WHAT THIS TASK INVOLVES – Retype the records below from their first line through the line containing "right ankle: (790, 612, 24)", and include nothing else.

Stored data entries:

☆ ☆ ☆ ☆ ☆ ☆ ☆

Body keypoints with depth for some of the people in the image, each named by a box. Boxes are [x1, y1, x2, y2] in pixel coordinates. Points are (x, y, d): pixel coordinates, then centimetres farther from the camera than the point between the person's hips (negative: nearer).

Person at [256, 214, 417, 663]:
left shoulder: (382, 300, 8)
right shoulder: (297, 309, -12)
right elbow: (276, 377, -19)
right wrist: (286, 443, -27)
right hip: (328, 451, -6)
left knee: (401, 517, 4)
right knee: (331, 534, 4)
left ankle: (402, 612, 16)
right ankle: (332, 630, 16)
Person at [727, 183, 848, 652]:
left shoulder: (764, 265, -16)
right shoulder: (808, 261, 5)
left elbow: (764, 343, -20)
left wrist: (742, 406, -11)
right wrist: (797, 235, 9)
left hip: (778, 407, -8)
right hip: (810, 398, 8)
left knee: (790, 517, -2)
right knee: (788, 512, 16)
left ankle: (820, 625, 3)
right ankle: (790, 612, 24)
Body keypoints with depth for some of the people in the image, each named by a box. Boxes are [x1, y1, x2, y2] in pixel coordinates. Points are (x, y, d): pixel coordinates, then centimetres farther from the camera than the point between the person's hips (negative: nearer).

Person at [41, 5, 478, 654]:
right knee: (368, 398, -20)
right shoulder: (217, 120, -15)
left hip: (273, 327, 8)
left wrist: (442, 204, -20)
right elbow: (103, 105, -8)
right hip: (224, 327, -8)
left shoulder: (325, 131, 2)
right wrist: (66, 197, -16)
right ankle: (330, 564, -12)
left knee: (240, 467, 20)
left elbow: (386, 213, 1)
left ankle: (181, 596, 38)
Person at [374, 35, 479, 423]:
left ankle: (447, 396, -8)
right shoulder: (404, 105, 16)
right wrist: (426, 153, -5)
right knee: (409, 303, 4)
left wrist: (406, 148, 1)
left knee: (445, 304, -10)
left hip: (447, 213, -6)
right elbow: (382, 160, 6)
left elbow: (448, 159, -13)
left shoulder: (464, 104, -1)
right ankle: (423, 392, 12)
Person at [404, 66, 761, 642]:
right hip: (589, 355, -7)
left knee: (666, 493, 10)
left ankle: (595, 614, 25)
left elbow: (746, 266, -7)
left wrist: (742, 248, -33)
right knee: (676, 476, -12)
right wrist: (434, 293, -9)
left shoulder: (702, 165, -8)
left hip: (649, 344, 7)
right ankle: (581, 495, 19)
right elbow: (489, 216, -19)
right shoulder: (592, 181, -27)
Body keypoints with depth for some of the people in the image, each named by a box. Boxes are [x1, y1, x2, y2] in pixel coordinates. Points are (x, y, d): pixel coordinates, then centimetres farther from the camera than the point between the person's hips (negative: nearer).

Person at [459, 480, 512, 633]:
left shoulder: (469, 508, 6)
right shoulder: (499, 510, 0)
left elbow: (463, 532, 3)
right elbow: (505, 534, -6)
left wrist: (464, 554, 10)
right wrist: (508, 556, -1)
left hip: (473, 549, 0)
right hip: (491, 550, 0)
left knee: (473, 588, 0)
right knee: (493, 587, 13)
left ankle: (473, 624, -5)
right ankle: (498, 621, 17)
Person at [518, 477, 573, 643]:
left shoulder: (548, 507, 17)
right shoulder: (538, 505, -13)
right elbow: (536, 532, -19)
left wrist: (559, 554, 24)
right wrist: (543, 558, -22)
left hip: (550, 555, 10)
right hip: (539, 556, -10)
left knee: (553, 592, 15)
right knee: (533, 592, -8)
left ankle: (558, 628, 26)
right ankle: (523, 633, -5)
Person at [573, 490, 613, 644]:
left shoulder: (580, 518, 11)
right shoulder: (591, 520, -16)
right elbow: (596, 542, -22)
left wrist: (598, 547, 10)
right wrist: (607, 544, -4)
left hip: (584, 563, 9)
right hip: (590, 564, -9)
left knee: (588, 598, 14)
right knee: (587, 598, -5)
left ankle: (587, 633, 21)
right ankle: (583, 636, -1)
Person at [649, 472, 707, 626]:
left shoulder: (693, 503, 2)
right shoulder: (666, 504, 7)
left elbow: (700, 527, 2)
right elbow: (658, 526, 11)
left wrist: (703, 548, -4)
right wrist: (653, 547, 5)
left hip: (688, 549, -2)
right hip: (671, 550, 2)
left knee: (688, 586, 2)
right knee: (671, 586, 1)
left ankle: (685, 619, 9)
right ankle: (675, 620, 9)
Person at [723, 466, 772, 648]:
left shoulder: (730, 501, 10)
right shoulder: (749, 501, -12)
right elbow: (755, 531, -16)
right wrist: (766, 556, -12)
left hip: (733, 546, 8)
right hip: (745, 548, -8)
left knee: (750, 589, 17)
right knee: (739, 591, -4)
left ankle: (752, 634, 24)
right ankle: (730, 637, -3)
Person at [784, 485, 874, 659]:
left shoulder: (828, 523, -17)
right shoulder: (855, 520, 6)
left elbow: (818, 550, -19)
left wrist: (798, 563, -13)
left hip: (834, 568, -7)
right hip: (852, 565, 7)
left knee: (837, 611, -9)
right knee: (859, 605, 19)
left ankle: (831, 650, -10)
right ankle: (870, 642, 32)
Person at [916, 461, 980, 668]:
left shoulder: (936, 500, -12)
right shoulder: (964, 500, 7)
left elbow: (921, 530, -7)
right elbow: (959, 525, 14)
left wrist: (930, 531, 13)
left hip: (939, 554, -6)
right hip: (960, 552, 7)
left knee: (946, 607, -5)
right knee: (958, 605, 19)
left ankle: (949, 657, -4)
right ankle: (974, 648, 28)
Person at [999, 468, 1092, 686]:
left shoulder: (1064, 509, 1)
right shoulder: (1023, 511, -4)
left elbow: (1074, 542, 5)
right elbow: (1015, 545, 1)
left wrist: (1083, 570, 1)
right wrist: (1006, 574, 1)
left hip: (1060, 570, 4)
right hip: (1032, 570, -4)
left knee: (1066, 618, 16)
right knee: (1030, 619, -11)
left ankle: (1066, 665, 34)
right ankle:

☆ ☆ ☆ ☆ ☆ ☆ ☆

TASK SOLUTION –
Body keypoints with depth for some of the people in the image, each named by a box. Boxes are [x1, y1, x2, y2] in pixel coordinates. Points are (x, y, d): pixel coordinates, then centimetres farther from the camera than the point between the person's hips (negative: nearer).

Person at [256, 214, 417, 663]:
left shoulder: (382, 300, 8)
right shoulder: (297, 309, -12)
right elbow: (276, 377, -19)
right wrist: (286, 443, -27)
right hip: (328, 451, -6)
left knee: (401, 517, 4)
right knee: (331, 534, 4)
left ankle: (402, 612, 16)
right ankle: (332, 630, 16)
Person at [727, 183, 848, 652]:
left shoulder: (764, 265, -16)
right shoulder: (808, 261, 5)
left elbow: (764, 343, -20)
left wrist: (742, 406, -11)
right wrist: (797, 235, 9)
left hip: (778, 407, -8)
right hip: (810, 398, 8)
left knee: (790, 517, -2)
right knee: (788, 512, 16)
left ankle: (820, 625, 3)
right ankle: (790, 612, 24)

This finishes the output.